Cambridge Bay youth wrap up meaningful and 'emotional' on-the-land program
'As the weeks went on, the kids ... they didn't want to come home,' says program co-ordinator
Rosabelle Klengenberg said on the first day of on-the-land camp near Cambridge Bay, Nunavut, one youth told her a touching story.
The youth told Klengenberg that her grandparents used to take her out on the land and to their cabin.
"'Now that they passed on, it kind of stopped us being in touch with being out on the land,'" Klengenberg, program co-ordinator for the Nunavut Literacy Council, recalled the youth's words.
"[She said] this is the best memory she's got, to experience [it] again since her grandparents passed."
Ilitaqsiniq, the literacy council, recently wrapped up its 20-day program for six participants between 12 and 18 years old. The youth were taught how to make traditional tools like fishing gear, spears and sleds. They also reconnected with the ways of their elders, said Klengenberg.

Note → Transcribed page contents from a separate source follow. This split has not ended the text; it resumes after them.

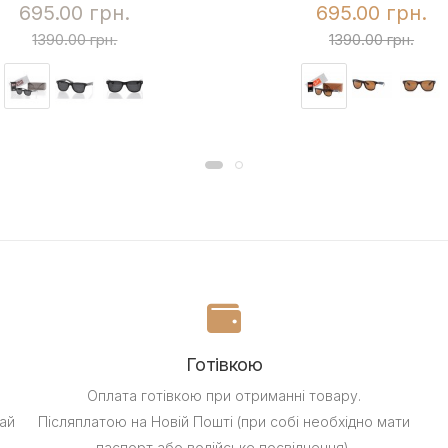
695.00 грн.
695.00 грн.
1390.00 грн.
1390.00 грн.
Готівкою
Оплата готівкою при отриманні товару.
ай
Післяплатою на Новій Пошті (при собі необхідно мати
паспорт або водійське посвідчення).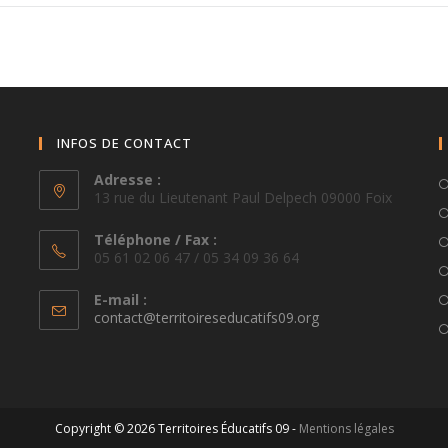
INFOS DE CONTACT
Adresse :
13 rue du Lieutenant Paul Delpech 09000 Foix
Téléphone / Fax :
05 61 02 06 47 / 05 34 09 36 64
E-mail :
S’ouvre
contact@territoireseducatifs09.org
dans
votre
application
Copyright © 2026 Territoires Éducatifs 09 -
Mentions légales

She said starting from the first week, the program was successful.
"We're making the mark. We're making an impact," she said. "As the weeks went on, the kids ... they didn't want to come home."
Klengenberg said the dedicated participants showed up every week — "except the last day, two participants slept in," she said laughing.
She said bonding with the youth "was the best part," especially seeing their potential at such a young age.
Klengenberg said the literacy council decided to do the on-the-land program after brainstorming ideas that would benefit Cambridge Bay.
She said she had previous experience with these types of programs, and knew it was a success in many communities.
The parents [were] full of pride for their kids. And the participants were emotional too.- Rosabelle Klengenberg, program co-ordinator
She said she knowingly picked the 12- to 18-year-old age group because she knew that's a time when youth may go through identity and confidence issues.
"So you build these things up while they're still at that young age," she said.
The youth got to keep all the tools they made, and even had a special surprise.
"At the end, I got ulus [traditional Inuit knives] made for the participants to say ... 'you did awesome,'" she said.
But saying goodbye to the youth wasn't easy. On the last day, parents were invited to visit the camp.
"The parents [were] full of pride for their kids. And the participants were emotional too," said Klengenberg. "You never ever want these programs to end."
"It was heartbreaking," she said, adding that she told the youth they are welcome to visit her home or cabin whenever they want.
Klengenberg said the council has several other programs planned for the fall season, including a program to teach participants how to set nets underneath the ice.